Exercise instructions:
Your task is to quote the records from their first line through the line containing "## Description", with nothing added or left out.

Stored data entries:
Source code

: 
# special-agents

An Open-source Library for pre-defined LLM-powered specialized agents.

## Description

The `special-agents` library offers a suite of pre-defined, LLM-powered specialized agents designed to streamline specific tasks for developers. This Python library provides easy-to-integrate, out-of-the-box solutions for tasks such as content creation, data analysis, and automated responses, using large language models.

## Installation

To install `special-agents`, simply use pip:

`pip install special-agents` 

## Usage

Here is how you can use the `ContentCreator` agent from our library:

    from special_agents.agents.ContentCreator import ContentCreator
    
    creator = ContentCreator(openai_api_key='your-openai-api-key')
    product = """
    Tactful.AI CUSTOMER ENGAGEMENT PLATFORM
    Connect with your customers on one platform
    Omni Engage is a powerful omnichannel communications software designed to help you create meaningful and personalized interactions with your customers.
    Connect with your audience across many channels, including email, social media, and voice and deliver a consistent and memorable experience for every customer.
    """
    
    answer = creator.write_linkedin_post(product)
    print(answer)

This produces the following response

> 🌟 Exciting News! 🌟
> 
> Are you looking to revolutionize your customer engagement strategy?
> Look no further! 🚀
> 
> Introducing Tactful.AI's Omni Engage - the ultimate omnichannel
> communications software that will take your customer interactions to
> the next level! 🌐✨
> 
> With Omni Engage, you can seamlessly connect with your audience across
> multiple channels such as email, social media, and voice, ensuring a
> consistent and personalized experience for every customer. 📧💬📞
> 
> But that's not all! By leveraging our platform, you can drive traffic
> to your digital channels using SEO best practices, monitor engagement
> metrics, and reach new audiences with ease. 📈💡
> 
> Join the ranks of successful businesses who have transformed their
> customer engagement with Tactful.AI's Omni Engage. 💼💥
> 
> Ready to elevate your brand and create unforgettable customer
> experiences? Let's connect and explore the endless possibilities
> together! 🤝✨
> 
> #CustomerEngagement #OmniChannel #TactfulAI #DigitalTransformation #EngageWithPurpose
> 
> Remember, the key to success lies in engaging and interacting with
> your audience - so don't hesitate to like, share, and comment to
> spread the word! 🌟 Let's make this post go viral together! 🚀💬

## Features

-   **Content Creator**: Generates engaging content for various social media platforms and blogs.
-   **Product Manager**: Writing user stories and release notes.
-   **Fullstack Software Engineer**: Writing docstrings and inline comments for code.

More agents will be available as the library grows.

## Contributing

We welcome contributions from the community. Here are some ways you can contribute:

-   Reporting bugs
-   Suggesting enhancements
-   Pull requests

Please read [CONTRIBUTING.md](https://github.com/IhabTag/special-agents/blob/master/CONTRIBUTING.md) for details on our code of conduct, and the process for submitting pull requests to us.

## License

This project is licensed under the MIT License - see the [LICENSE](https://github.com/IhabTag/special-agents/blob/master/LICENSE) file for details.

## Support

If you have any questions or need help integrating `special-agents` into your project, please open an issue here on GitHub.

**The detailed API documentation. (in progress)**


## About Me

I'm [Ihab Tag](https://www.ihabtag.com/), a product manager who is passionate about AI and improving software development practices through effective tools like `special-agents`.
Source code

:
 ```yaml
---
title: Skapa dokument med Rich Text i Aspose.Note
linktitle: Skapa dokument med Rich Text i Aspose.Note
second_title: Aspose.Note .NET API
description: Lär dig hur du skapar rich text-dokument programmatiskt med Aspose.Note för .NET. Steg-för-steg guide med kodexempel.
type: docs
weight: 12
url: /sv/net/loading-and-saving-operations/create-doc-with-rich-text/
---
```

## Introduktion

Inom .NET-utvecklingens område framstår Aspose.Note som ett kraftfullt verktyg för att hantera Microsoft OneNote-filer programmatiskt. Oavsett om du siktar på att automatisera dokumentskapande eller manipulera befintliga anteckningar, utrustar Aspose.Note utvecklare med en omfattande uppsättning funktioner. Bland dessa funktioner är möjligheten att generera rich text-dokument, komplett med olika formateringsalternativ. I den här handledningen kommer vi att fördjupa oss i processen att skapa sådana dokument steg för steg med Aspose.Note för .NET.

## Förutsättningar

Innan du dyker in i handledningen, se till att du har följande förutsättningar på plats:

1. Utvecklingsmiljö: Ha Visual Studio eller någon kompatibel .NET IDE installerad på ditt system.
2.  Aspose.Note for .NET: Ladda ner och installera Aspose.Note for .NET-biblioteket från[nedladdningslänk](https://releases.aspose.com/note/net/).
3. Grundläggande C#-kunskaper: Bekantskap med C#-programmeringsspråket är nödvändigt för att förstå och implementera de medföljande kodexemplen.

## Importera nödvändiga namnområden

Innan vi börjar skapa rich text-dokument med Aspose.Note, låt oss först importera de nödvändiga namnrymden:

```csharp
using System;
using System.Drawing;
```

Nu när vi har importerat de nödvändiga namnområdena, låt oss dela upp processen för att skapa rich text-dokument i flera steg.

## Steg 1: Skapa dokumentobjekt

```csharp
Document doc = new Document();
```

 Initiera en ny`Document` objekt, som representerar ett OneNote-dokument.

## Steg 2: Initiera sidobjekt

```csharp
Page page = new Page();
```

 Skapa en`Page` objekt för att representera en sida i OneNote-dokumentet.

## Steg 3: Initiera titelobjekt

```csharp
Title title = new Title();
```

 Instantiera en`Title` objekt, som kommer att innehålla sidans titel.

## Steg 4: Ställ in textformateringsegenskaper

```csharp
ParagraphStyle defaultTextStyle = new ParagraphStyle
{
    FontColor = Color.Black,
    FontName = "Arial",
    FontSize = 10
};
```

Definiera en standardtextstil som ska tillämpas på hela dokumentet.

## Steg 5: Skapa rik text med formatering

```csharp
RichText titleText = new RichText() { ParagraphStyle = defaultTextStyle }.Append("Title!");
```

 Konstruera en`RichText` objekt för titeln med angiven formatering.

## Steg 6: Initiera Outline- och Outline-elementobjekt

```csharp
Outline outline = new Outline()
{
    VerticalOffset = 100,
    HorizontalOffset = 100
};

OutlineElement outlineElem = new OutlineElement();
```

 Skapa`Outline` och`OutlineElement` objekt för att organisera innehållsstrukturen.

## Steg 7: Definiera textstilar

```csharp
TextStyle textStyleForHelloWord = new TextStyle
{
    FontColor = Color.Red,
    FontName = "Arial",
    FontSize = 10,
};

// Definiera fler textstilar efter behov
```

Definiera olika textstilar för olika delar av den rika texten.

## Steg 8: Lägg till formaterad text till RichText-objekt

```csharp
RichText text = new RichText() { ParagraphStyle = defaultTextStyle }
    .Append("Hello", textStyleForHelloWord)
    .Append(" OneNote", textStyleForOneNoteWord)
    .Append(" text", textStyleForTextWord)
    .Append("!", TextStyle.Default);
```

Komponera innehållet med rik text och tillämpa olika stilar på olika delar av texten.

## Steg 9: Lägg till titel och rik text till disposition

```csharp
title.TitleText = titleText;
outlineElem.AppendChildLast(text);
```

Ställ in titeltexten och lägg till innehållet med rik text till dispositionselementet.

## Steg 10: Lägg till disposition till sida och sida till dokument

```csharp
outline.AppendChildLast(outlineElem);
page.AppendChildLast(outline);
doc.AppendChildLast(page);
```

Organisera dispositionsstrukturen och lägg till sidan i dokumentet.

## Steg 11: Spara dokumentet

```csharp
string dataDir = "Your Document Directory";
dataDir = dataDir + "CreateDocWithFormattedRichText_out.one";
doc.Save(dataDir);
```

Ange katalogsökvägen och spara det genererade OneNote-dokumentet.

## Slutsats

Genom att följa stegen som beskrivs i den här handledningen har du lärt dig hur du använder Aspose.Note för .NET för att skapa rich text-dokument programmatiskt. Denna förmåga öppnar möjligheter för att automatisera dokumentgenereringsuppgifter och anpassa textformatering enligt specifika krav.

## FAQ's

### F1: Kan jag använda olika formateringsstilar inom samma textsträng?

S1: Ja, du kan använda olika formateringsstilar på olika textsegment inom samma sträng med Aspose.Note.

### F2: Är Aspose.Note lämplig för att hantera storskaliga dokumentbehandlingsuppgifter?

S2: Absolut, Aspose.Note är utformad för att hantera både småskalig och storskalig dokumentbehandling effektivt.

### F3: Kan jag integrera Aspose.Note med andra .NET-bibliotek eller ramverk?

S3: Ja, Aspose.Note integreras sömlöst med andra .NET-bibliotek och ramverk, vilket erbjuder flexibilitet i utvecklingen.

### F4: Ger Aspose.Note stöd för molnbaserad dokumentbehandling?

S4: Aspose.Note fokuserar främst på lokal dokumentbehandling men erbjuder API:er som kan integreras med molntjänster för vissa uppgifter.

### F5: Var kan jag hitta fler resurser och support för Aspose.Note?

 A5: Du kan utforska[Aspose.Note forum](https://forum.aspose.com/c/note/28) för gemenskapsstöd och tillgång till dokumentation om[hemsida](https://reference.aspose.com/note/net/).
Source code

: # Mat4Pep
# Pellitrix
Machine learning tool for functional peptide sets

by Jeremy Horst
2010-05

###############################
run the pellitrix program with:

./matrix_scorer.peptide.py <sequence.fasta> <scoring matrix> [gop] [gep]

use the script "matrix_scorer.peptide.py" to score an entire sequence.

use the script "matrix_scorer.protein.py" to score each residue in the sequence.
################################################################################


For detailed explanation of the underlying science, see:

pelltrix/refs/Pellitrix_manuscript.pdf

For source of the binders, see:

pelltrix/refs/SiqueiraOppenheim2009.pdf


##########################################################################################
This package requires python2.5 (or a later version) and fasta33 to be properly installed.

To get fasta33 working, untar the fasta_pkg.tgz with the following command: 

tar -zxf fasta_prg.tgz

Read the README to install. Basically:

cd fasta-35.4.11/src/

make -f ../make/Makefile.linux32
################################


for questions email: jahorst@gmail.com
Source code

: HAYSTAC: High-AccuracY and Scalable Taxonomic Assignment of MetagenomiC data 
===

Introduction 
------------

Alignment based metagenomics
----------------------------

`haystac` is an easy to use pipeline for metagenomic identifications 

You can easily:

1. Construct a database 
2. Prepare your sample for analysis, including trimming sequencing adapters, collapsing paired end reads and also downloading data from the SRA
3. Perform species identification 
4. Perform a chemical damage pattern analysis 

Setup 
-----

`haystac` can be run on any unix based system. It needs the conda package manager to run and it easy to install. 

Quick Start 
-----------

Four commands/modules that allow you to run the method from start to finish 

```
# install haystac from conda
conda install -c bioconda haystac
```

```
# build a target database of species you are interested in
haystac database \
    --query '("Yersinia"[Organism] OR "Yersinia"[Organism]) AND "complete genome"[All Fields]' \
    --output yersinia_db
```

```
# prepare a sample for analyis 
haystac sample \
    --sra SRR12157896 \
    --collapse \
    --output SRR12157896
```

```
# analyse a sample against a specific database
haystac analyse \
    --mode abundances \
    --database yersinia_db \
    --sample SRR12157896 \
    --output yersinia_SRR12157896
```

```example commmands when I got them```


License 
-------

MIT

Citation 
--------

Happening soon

The completed task:
Source code

: 
# special-agents

An Open-source Library for pre-defined LLM-powered specialized agents.

## Description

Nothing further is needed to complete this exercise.